Task requirements =
- A) In the entries, rewrite the part that opens with the line containing "22: (31, 193)" and closes with the line containing "35: (168, 300)", changing "(36, 178)" to "(36, 187)" and nothing else. Leave the pictures out of your version.
- B) Supply the next part of the passage about studying spoken Syrian Arabic rather than fu'sha, picking up from its final sentence.

Passage shown =
Perhaps the only part of my decision that is unique is that I am only studying the local dialect, Syrian amiyya. While other foreign students do likewise, every other student from SAIS is only studying fu'sha. The distinction between the two languages is not minor. Fu'sha is what all students learn in universities and it is the Arabic that SAIS students must demonstrate proficiency in order to graduate. In the Arab world, mastery of fu'sha allows one to understand the media and decipher government reports. Fu'sha can also be used in conversation from North Africa to the Gulf. But it is an akward process, somewhat akin to communicating in pig latin with an English speaker. The problem with using fu'sha to converse is that Arabs do not and often cannot do so. Instead every region in the Arab world has their own spoken dialect, no two of which are exactly alike.

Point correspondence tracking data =
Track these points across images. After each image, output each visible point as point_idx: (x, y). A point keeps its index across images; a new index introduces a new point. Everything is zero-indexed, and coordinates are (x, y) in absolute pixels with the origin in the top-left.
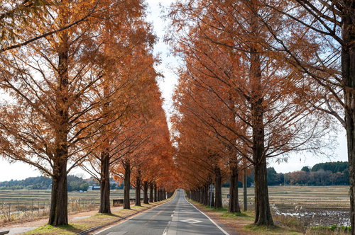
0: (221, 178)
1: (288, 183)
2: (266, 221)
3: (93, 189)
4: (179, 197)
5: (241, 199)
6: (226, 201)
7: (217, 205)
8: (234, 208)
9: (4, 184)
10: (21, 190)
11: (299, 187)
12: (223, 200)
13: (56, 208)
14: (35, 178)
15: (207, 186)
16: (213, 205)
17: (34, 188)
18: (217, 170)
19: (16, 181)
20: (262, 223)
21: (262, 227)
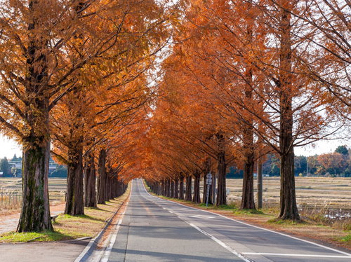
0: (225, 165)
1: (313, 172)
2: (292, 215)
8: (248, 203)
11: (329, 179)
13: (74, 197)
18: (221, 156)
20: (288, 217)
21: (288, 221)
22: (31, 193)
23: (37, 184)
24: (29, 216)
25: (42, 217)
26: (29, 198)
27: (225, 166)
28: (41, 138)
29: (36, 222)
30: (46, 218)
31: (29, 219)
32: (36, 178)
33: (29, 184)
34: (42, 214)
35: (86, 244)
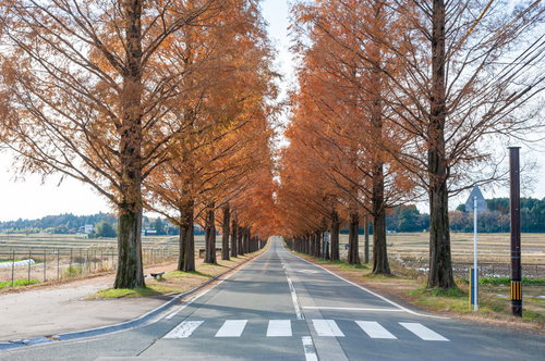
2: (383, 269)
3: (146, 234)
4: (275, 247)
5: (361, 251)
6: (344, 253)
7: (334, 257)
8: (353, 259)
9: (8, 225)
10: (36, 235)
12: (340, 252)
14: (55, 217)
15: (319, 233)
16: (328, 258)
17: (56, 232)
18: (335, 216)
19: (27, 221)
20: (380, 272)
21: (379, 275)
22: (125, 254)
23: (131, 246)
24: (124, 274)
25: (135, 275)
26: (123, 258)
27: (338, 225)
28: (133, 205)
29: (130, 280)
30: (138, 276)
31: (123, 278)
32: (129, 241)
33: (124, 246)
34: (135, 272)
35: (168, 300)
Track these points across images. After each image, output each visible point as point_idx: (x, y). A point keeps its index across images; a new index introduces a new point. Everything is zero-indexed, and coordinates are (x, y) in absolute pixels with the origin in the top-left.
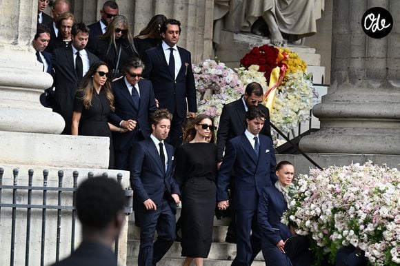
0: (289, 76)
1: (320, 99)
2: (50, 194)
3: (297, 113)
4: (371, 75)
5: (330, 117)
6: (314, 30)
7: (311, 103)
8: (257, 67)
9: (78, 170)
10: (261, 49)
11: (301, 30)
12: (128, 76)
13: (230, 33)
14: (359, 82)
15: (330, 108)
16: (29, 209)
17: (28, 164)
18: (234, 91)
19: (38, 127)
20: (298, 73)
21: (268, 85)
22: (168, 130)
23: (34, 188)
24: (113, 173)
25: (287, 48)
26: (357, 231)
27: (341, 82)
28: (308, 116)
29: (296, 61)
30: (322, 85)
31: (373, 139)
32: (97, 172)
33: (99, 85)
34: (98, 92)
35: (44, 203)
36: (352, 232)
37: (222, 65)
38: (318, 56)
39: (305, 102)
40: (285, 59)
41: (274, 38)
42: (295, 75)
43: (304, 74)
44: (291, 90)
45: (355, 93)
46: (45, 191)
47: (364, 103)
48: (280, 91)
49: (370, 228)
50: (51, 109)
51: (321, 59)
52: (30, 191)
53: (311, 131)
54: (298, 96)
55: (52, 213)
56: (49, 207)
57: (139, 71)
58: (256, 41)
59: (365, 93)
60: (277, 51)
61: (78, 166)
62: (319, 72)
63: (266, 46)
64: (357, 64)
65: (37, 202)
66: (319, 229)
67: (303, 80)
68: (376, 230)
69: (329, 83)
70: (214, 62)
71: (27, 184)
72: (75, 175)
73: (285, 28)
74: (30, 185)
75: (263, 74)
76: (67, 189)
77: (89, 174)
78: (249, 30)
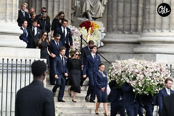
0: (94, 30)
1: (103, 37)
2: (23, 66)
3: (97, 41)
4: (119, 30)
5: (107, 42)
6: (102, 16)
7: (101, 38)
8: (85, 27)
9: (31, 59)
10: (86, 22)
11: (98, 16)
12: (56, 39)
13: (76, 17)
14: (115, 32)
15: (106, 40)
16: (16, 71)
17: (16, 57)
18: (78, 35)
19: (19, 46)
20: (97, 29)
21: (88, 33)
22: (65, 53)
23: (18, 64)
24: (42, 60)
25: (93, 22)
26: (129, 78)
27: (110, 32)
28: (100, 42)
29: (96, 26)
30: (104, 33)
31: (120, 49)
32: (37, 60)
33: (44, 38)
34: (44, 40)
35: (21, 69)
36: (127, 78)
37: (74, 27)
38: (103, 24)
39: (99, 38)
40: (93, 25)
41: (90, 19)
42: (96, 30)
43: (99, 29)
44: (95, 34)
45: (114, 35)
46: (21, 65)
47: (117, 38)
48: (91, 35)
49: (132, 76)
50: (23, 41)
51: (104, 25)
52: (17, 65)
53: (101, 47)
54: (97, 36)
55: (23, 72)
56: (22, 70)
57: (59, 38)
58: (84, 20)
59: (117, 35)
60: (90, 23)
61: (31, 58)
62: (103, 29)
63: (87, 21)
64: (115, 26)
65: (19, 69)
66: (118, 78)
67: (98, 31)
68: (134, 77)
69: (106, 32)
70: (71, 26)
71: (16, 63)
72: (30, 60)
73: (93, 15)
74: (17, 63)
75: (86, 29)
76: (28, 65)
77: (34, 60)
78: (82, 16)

Outputs for the tasks =
- A)
22: (31, 193)
23: (37, 184)
24: (29, 216)
25: (42, 217)
26: (29, 198)
27: (225, 166)
28: (41, 138)
29: (36, 222)
30: (46, 218)
31: (29, 219)
32: (36, 187)
33: (29, 184)
34: (42, 214)
35: (86, 244)
2: (383, 269)
3: (146, 234)
4: (275, 247)
5: (361, 251)
6: (344, 253)
7: (334, 257)
8: (353, 259)
9: (8, 225)
10: (36, 235)
12: (340, 252)
14: (55, 217)
15: (319, 233)
16: (328, 258)
17: (56, 232)
18: (335, 216)
19: (27, 221)
20: (380, 272)
21: (379, 275)
22: (125, 254)
23: (131, 246)
24: (124, 274)
25: (135, 275)
26: (123, 258)
27: (338, 225)
28: (133, 205)
29: (130, 280)
30: (138, 276)
31: (123, 278)
32: (129, 241)
33: (124, 246)
34: (135, 272)
35: (168, 300)

- B)
For me, the decision to focus on Syrian amiyya is a no brainer. Like anyone else, I want to eventually have the ability to follow Arab media and converse with the man on the street. But in the short term, Arabic is important to me for where I will be serving over the next two years. I have always associated having a working knowledge of Arabic with making Aliyah. And I have no doubt that it will be invaluable to be able to understand the language of Israel's Arab neighbors over the next two years. Impressing SAIS professors and future Chinese employers with my knowledge of formal Arabic will have to wait.

Saturday, June 20, 2009

The Moor is of a Free and Open Nature

Chose the neighbor before the house. Ancient Syrian Proverb

I flew from Dubai to Damascus on Emirates Airline flight number 911. Only in the Arab world, apparently, do they still number flights after the calendar date of the September Eleven attacks. My eyes were glued to the Syrian landscape as we broke through the clouds and approached the capital city. The only time I had seen Syria previously was in grainy Israeli war documentaries, where the camera peers down on the tail end of a bomb dropping over some poor Syrian ammunition dump or military base. So setting my own eyes on the country with no bombs in the way was a revelation. Not that there was much to see besides rocks and sand. Until we approached the airport, that is, when anti-aircraft guns could be discerned buried along the approach to the main tarmac.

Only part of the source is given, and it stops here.